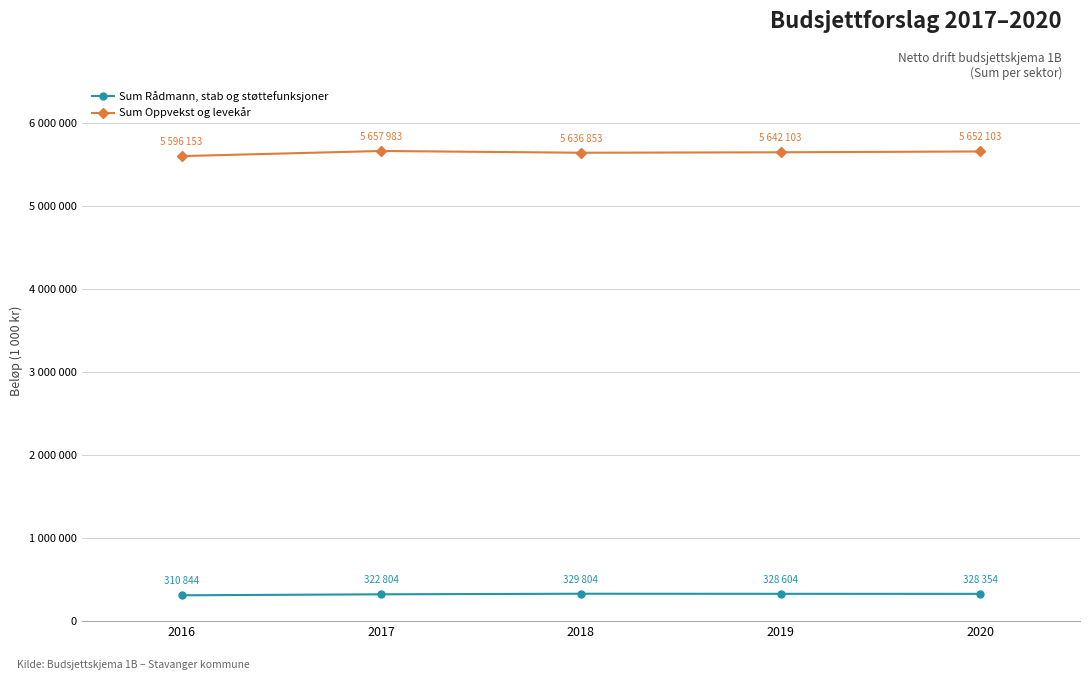

True or false: Sum Oppvekst og levekår and Sum Rådmann, stab og støttefunksjoner cross at least once.

False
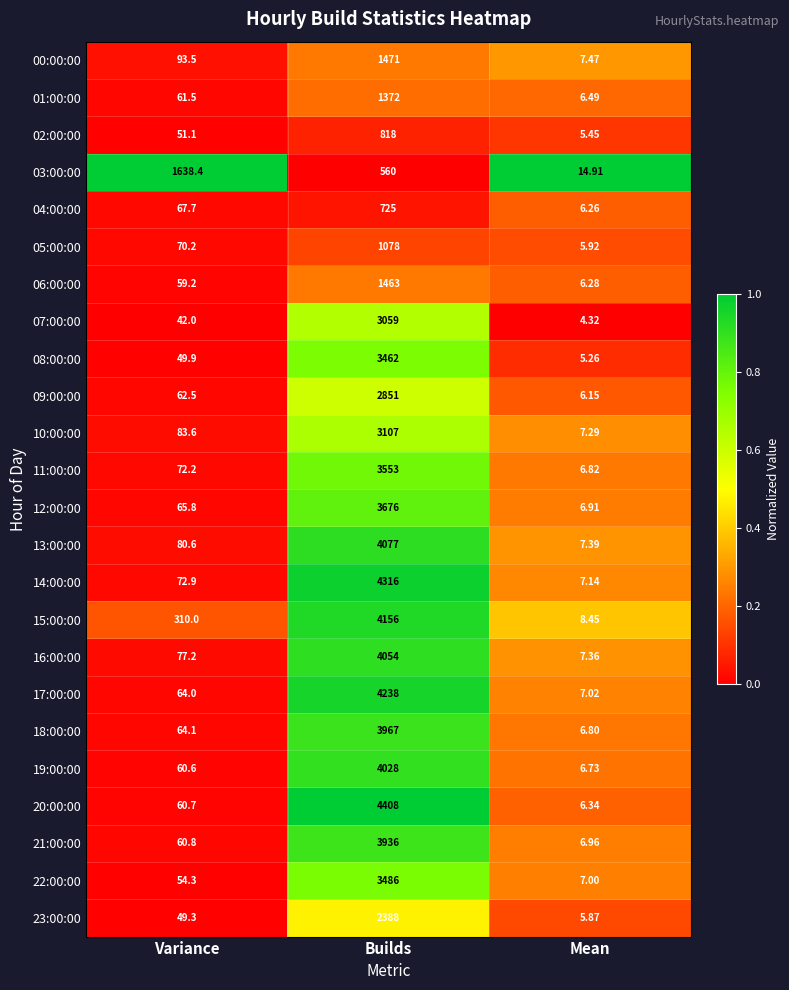

Which category has the lowest value in the 05:00:00 series?

Mean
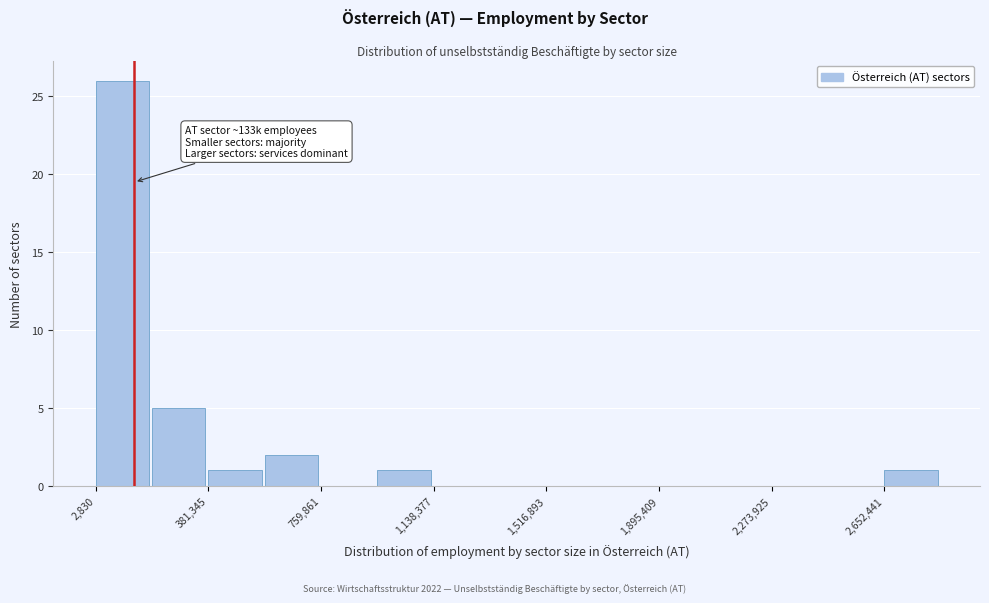

Read against the x-axis, roughly where is the centre of the tallest bar?

100000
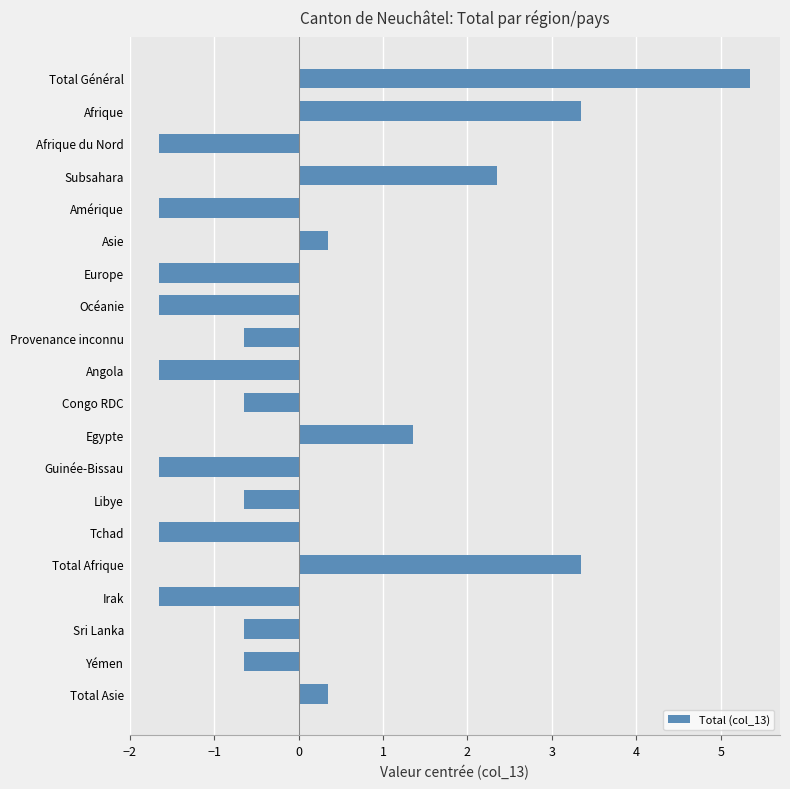

What is the minimum value shown in the chart?

-1.6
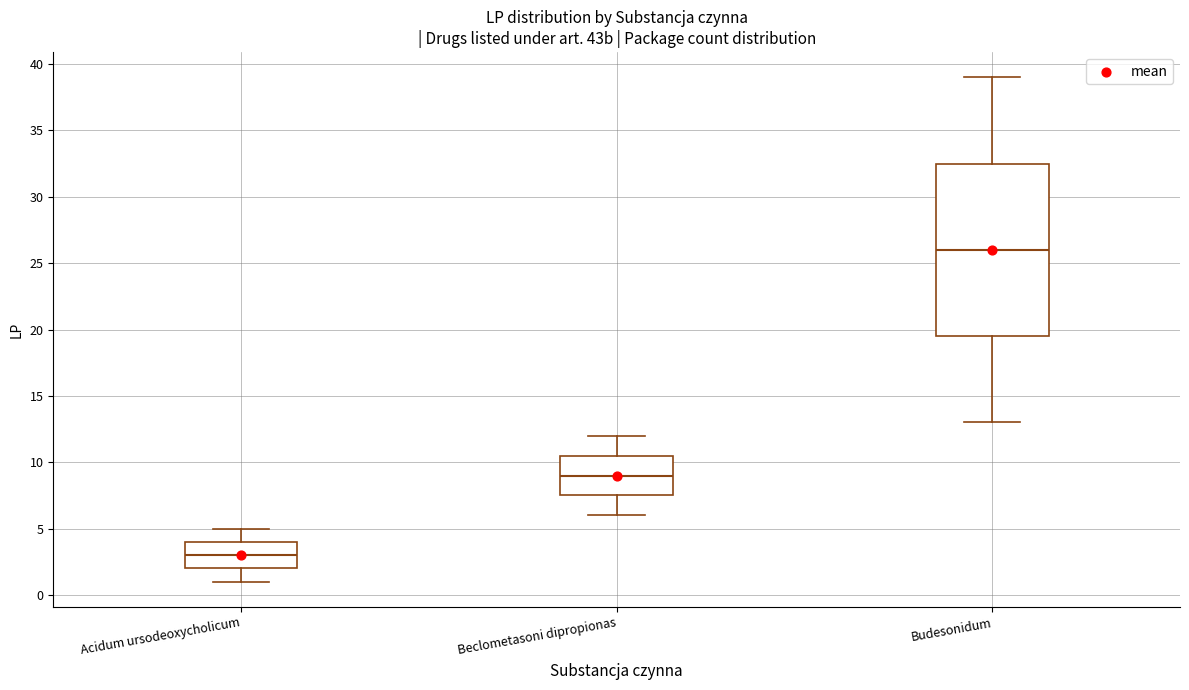

Where does the median line of the box for Budesonidum sit on the y-axis? The values are not printed on the chart, so give them approximately, as read against the axis.

26.0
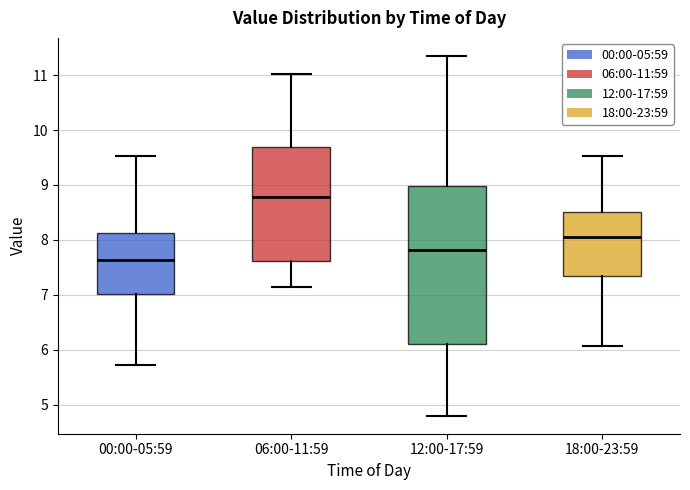

Where does the median line of the box for 12:00-17:59 sit on the y-axis? The values are not printed on the chart, so give them approximately, as read against the axis.

7.8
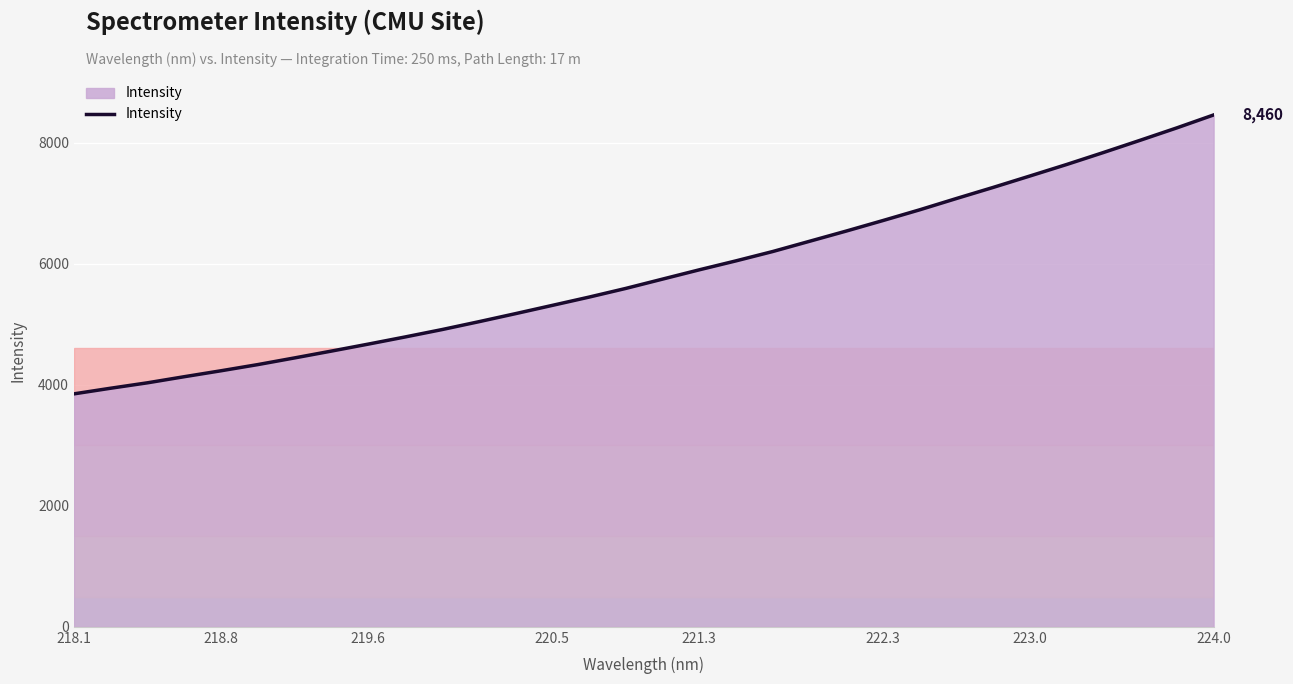

What is the maximum value shown in the chart?

8460.0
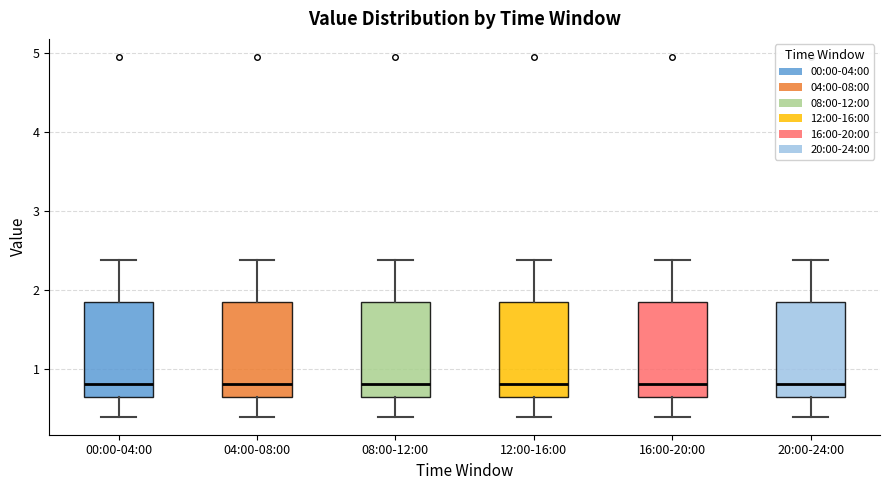

Reading left to right, read every box against the y-axis: the position of its median line, the range the box covers, and the ends of its whiskers. The values are not printed on the chart, so give them approximately, as read against the axis.

00:00-04:00: median 0.8, box 0.7 to 1.9, whiskers 0.4 to 2.4
04:00-08:00: median 0.8, box 0.7 to 1.9, whiskers 0.4 to 2.4
08:00-12:00: median 0.8, box 0.7 to 1.9, whiskers 0.4 to 2.4
12:00-16:00: median 0.8, box 0.7 to 1.9, whiskers 0.4 to 2.4
16:00-20:00: median 0.8, box 0.7 to 1.9, whiskers 0.4 to 2.4
20:00-24:00: median 0.8, box 0.7 to 1.9, whiskers 0.4 to 2.4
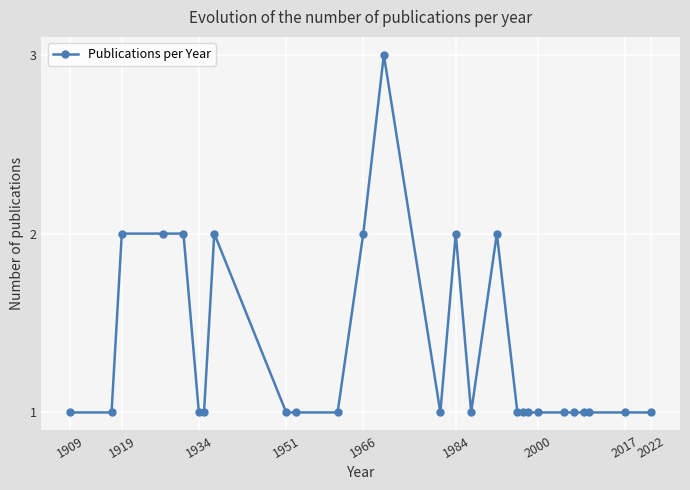

What is the maximum value shown in the chart?

3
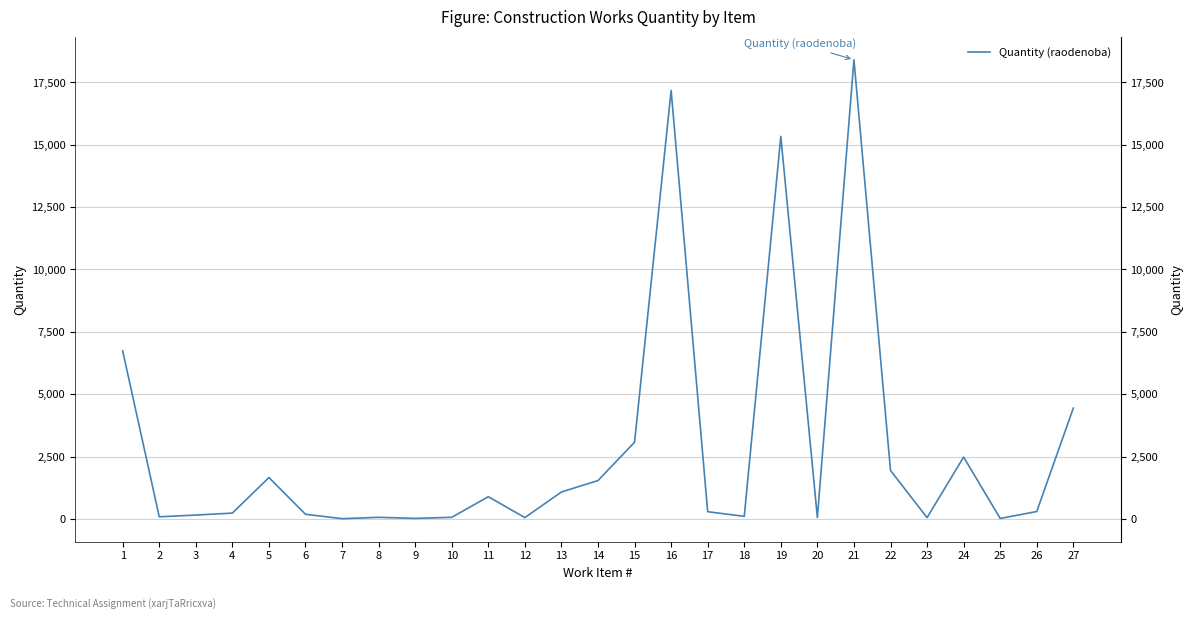

Where does the data first go above 287?

1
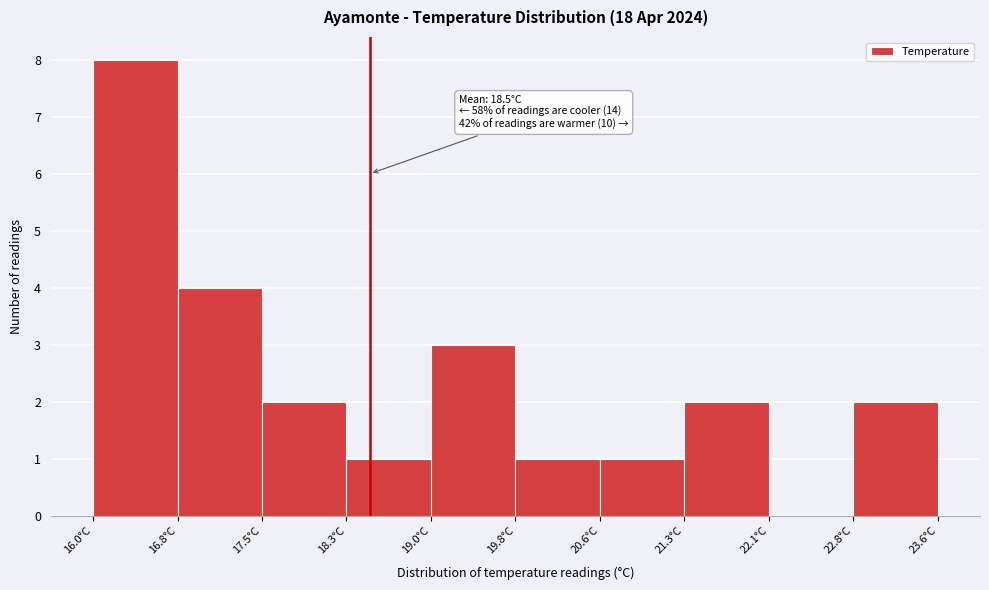

Which range on the x-axis has the tallest bar?

16.00 to 16.76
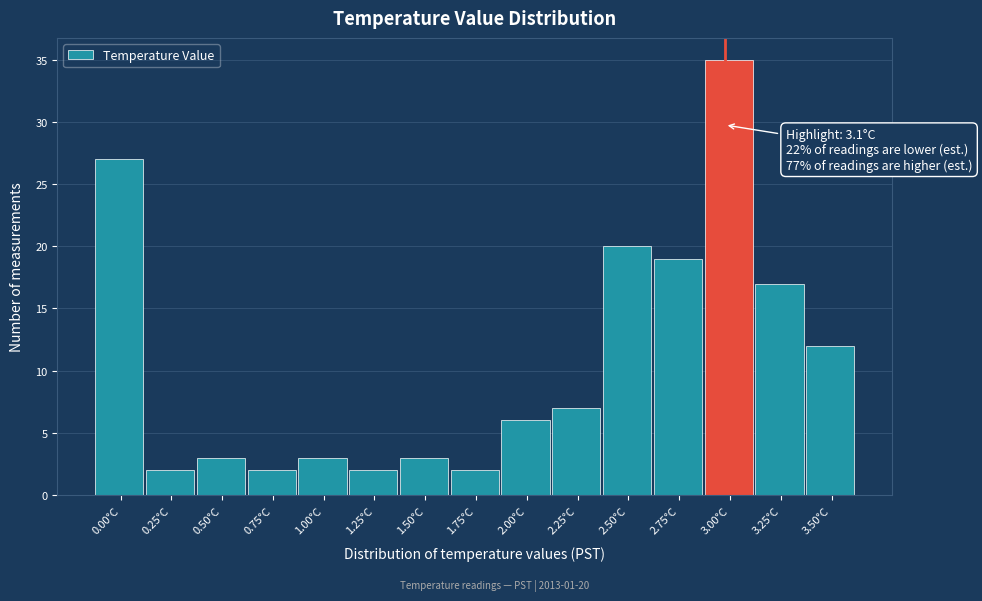

Reading left to right, transcribe all the data shown in this chart.

0.00°C=27	0.25°C=2	0.50°C=3	0.75°C=2	1.00°C=3	1.25°C=2	1.50°C=3	1.75°C=2	2.00°C=6	2.25°C=7	2.50°C=20	2.75°C=19	3.00°C=35	3.25°C=17	3.50°C=12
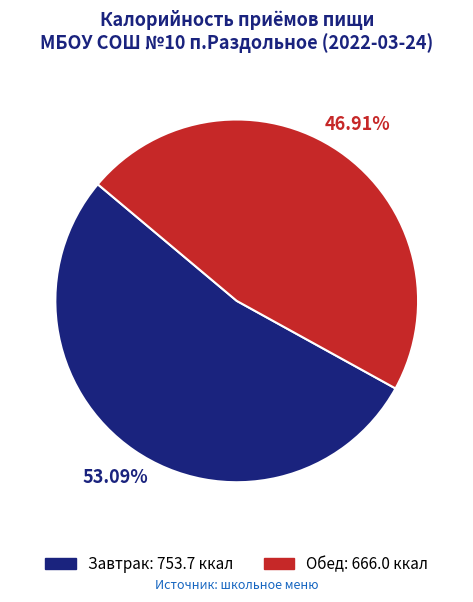

Do Завтрак and Обед together represent more than half of the pie?

Yes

════════════════════

**Alıştırmanın amacı**. Yukarıdaki satırları güncelleyin: "chart" geçen her yere "graph" yazın ve başka hiçbir şeyi değiştirmeyin. Resimleri yanıta koymayın.

**Beklenen yanıt**.
True or false: Sum Oppvekst og levekår and Sum Rådmann, stab og støttefunksjoner cross at least once.

False

Which category has the lowest value in the 05:00:00 series?

Mean

Read against the x-axis, roughly where is the centre of the tallest bar?

100000

What is the minimum value shown in the graph?

-1.6

Where does the median line of the box for Budesonidum sit on the y-axis? The values are not printed on the graph, so give them approximately, as read against the axis.

26.0

Where does the median line of the box for 12:00-17:59 sit on the y-axis? The values are not printed on the graph, so give them approximately, as read against the axis.

7.8

What is the maximum value shown in the graph?

8460.0

Reading left to right, read every box against the y-axis: the position of its median line, the range the box covers, and the ends of its whiskers. The values are not printed on the graph, so give them approximately, as read against the axis.

00:00-04:00: median 0.8, box 0.7 to 1.9, whiskers 0.4 to 2.4
04:00-08:00: median 0.8, box 0.7 to 1.9, whiskers 0.4 to 2.4
08:00-12:00: median 0.8, box 0.7 to 1.9, whiskers 0.4 to 2.4
12:00-16:00: median 0.8, box 0.7 to 1.9, whiskers 0.4 to 2.4
16:00-20:00: median 0.8, box 0.7 to 1.9, whiskers 0.4 to 2.4
20:00-24:00: median 0.8, box 0.7 to 1.9, whiskers 0.4 to 2.4

What is the maximum value shown in the graph?

3

Where does the data first go above 287?

1

Which range on the x-axis has the tallest bar?

16.00 to 16.76

Reading left to right, transcribe all the data shown in this graph.

0.00°C=27	0.25°C=2	0.50°C=3	0.75°C=2	1.00°C=3	1.25°C=2	1.50°C=3	1.75°C=2	2.00°C=6	2.25°C=7	2.50°C=20	2.75°C=19	3.00°C=35	3.25°C=17	3.50°C=12

Do Завтрак and Обед together represent more than half of the pie?

Yes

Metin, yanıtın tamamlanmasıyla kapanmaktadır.